_Task to carry out:_
Leave the images aside and copy out the whole listing, exact to the word.

******

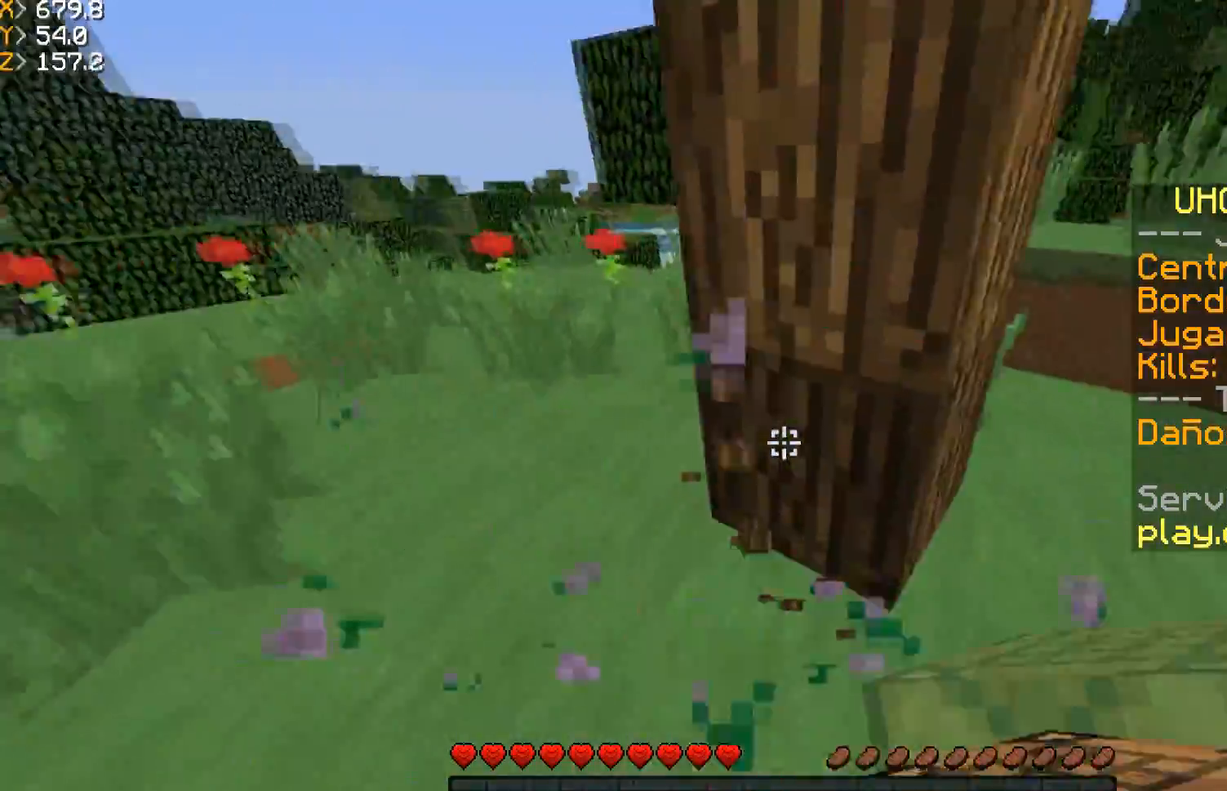
{"keys": ["d"], "mouse": ["left"], "events": []}
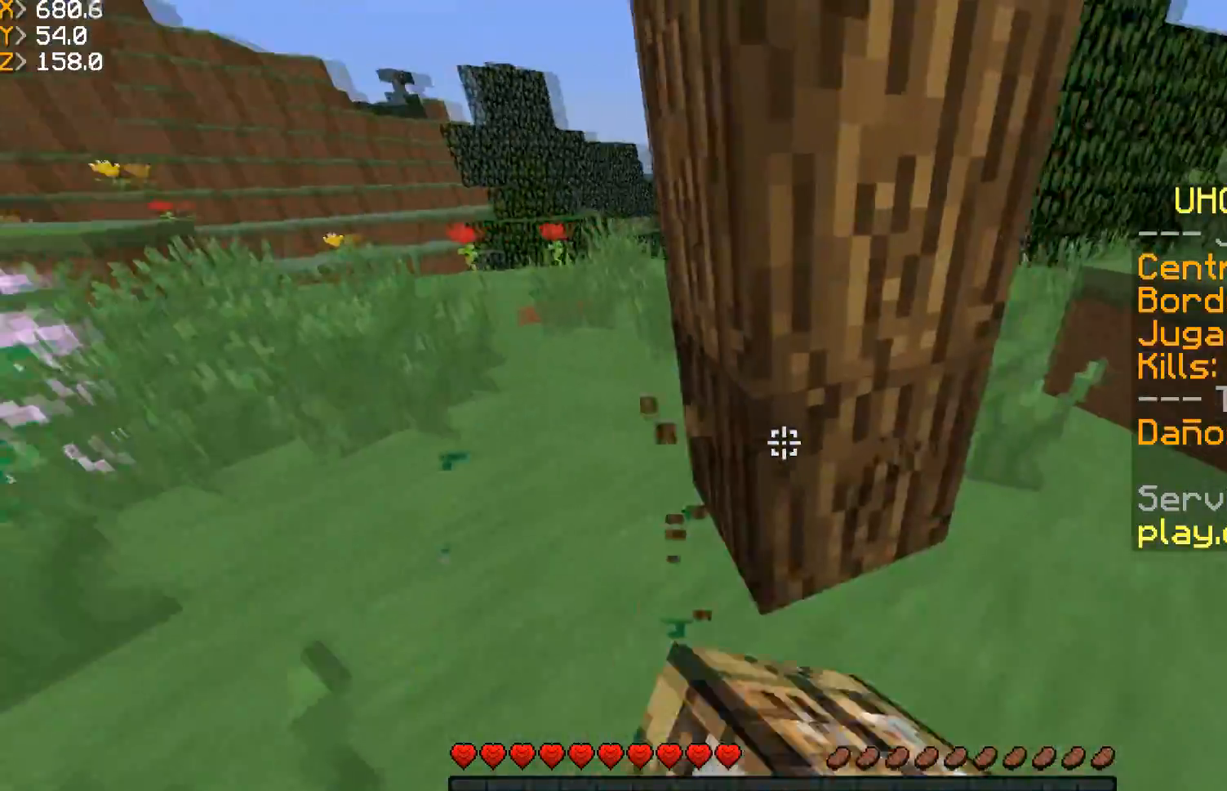
{"keys": [], "mouse": ["left"], "events": [[501, "d", "up"]]}
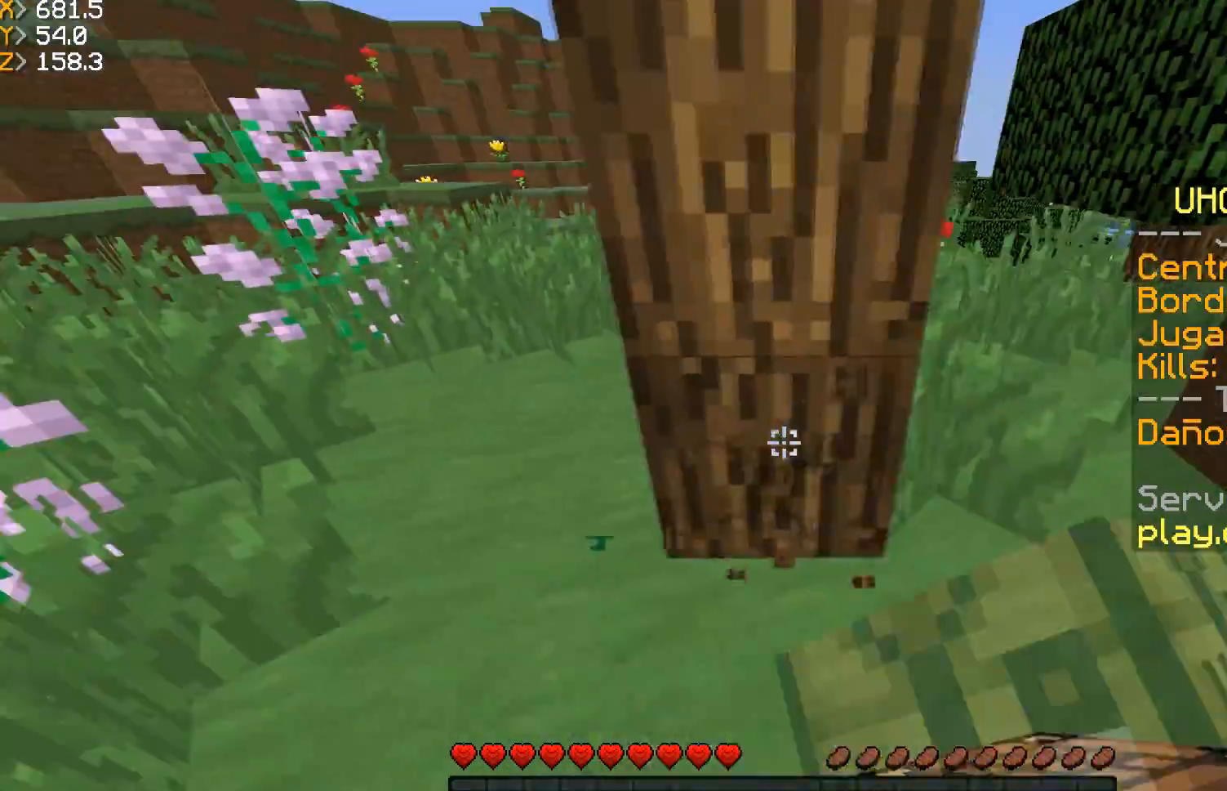
{"keys": [], "mouse": ["left"], "events": []}
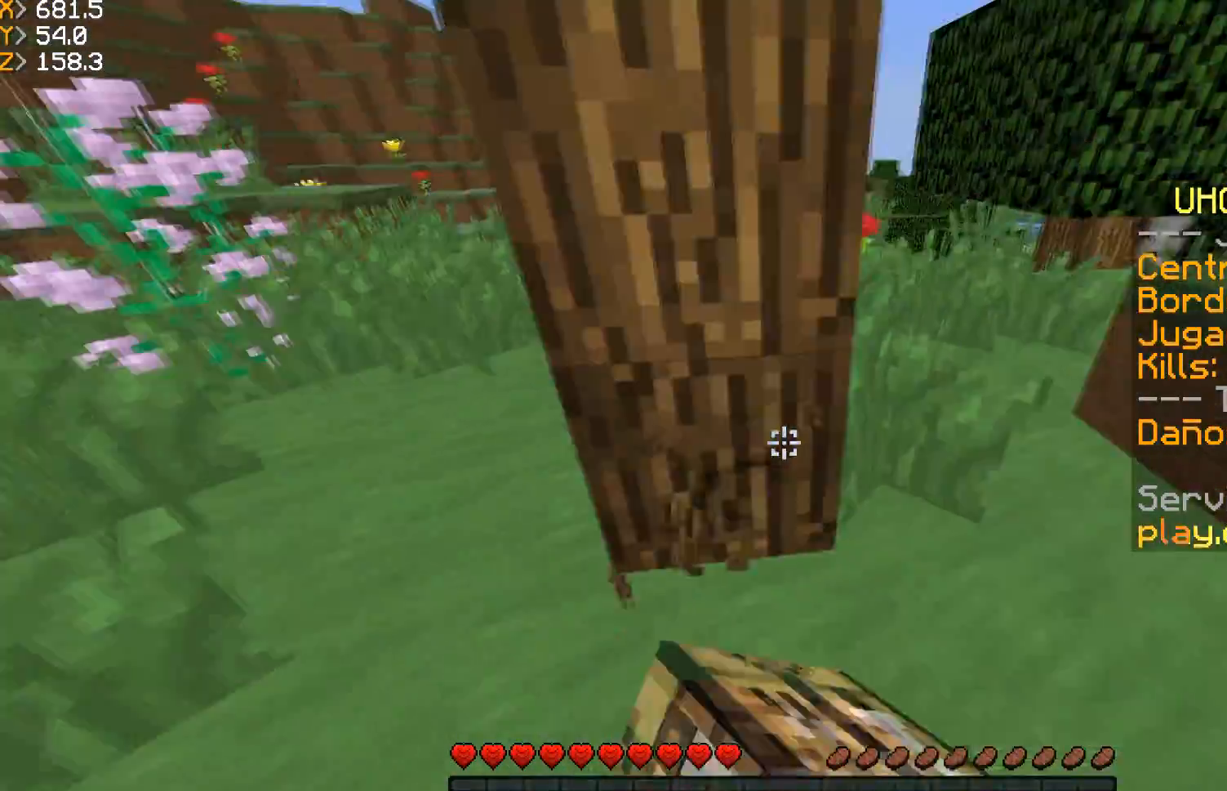
{"keys": [], "mouse": ["left"], "events": [[67, "a", "down"], [300, "a", "up"]]}
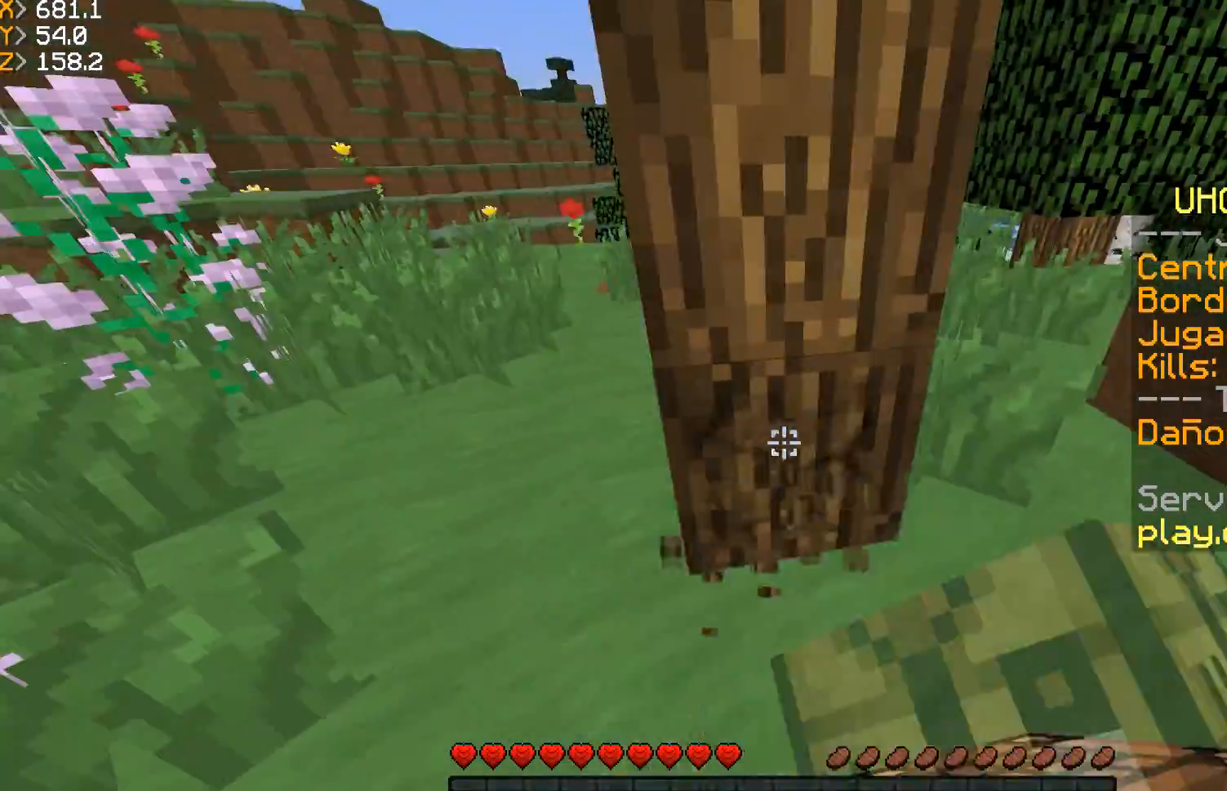
{"keys": ["a"], "mouse": ["left"], "events": [[467, "a", "down"]]}
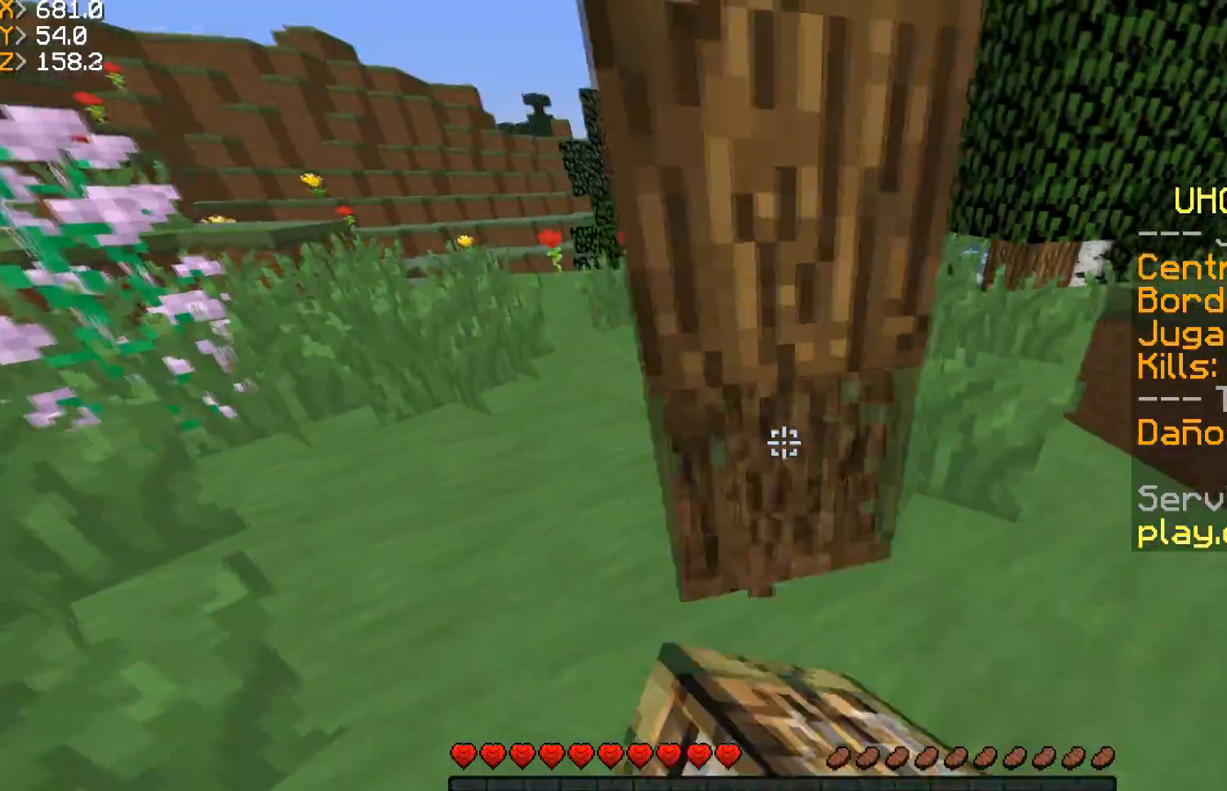
{"keys": ["a", "s"], "mouse": [], "events": [[33, "s", "down"], [501, "mouse_left", "up"]]}
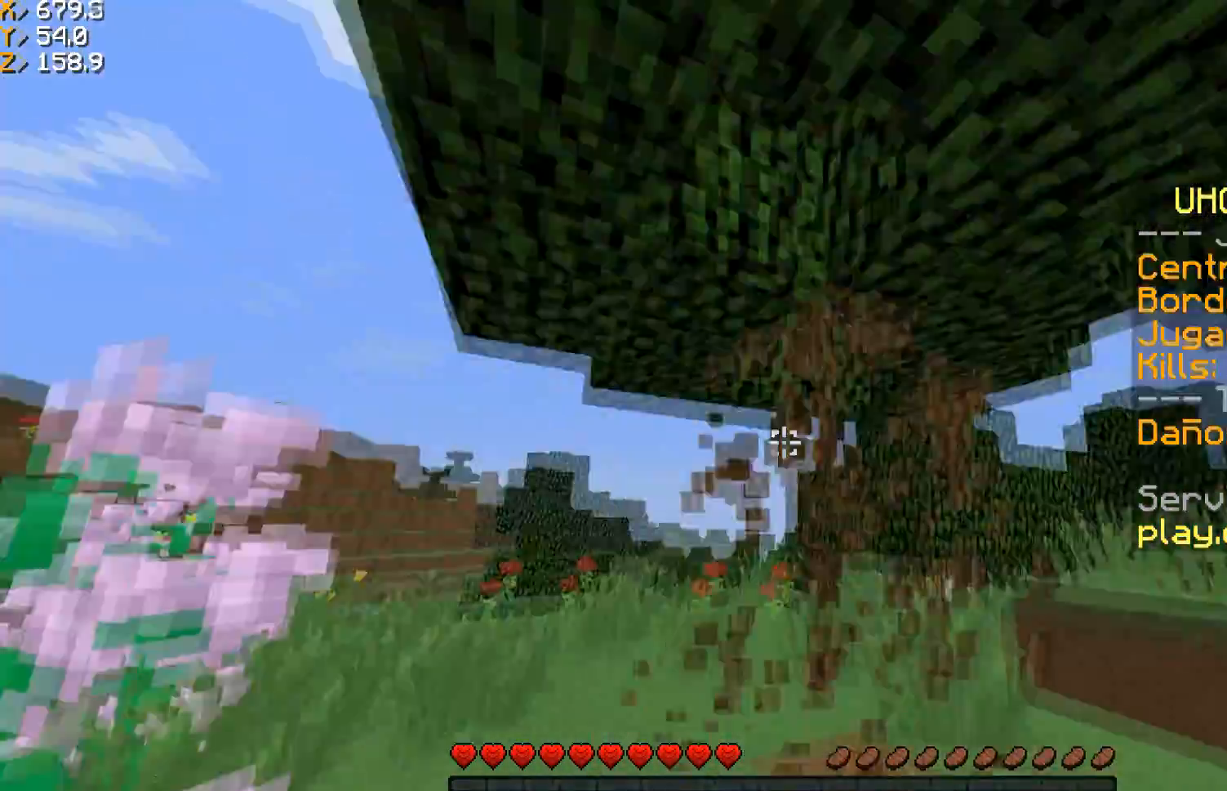
{"keys": ["w"], "mouse": [], "events": [[66, "s", "up"], [166, "a", "up"], [467, "w", "down"]]}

******

_Result:_
{"keys": ["d"], "mouse": ["left"], "events": []}
{"keys": [], "mouse": ["left"], "events": [[501, "d", "up"]]}
{"keys": [], "mouse": ["left"], "events": []}
{"keys": [], "mouse": ["left"], "events": [[67, "a", "down"], [300, "a", "up"]]}
{"keys": ["a"], "mouse": ["left"], "events": [[467, "a", "down"]]}
{"keys": ["a", "s"], "mouse": [], "events": [[33, "s", "down"], [501, "mouse_left", "up"]]}
{"keys": ["w"], "mouse": [], "events": [[66, "s", "up"], [166, "a", "up"], [467, "w", "down"]]}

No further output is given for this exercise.